**WHAT YOU HAVE TO DO:**
Reproduce every line of the material, swapping "READ MORE" for "LEARN MORE" and leaving everything else untouched.

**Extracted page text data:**
-------
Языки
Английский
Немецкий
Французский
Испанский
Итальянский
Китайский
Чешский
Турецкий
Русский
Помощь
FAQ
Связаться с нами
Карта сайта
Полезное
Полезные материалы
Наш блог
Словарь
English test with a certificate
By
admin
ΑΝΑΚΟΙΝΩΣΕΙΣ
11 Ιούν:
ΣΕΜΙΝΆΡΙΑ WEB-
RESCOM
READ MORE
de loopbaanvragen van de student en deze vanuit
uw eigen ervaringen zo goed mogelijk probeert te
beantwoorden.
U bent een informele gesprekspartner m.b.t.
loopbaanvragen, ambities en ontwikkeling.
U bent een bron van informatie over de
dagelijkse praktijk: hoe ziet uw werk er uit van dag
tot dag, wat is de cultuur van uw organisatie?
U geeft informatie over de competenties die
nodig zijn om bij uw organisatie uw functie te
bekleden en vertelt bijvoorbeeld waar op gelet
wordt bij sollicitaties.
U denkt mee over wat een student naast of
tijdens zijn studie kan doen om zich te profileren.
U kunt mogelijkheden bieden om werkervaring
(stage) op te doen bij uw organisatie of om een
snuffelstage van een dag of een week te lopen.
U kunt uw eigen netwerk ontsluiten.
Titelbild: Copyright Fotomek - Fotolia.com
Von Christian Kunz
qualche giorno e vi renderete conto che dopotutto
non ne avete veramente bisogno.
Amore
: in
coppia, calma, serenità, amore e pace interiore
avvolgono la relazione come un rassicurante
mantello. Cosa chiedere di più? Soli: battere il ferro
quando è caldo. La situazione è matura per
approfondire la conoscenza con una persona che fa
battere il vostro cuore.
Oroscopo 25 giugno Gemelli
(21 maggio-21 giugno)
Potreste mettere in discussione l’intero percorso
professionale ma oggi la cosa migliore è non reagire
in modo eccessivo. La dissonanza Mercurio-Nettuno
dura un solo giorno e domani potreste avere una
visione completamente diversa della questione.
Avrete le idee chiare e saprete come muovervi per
-------
**ANSWER BOX:**
Языки
Английский
Немецкий
Французский
Испанский
Итальянский
Китайский
Чешский
Турецкий
Русский
Помощь
FAQ
Связаться с нами
Карта сайта
Полезное
Полезные материалы
Наш блог
Словарь
English test with a certificate
By
admin
ΑΝΑΚΟΙΝΩΣΕΙΣ
11 Ιούν:
ΣΕΜΙΝΆΡΙΑ WEB-
RESCOM
LEARN MORE
de loopbaanvragen van de student en deze vanuit
uw eigen ervaringen zo goed mogelijk probeert te
beantwoorden.
U bent een informele gesprekspartner m.b.t.
loopbaanvragen, ambities en ontwikkeling.
U bent een bron van informatie over de
dagelijkse praktijk: hoe ziet uw werk er uit van dag
tot dag, wat is de cultuur van uw organisatie?
U geeft informatie over de competenties die
nodig zijn om bij uw organisatie uw functie te
bekleden en vertelt bijvoorbeeld waar op gelet
wordt bij sollicitaties.
U denkt mee over wat een student naast of
tijdens zijn studie kan doen om zich te profileren.
U kunt mogelijkheden bieden om werkervaring
(stage) op te doen bij uw organisatie of om een
snuffelstage van een dag of een week te lopen.
U kunt uw eigen netwerk ontsluiten.
Titelbild: Copyright Fotomek - Fotolia.com
Von Christian Kunz
qualche giorno e vi renderete conto che dopotutto
non ne avete veramente bisogno.
Amore
: in
coppia, calma, serenità, amore e pace interiore
avvolgono la relazione come un rassicurante
mantello. Cosa chiedere di più? Soli: battere il ferro
quando è caldo. La situazione è matura per
approfondire la conoscenza con una persona che fa
battere il vostro cuore.
Oroscopo 25 giugno Gemelli
(21 maggio-21 giugno)
Potreste mettere in discussione l’intero percorso
professionale ma oggi la cosa migliore è non reagire
in modo eccessivo. La dissonanza Mercurio-Nettuno
dura un solo giorno e domani potreste avere una
visione completamente diversa della questione.
Avrete le idee chiare e saprete come muovervi per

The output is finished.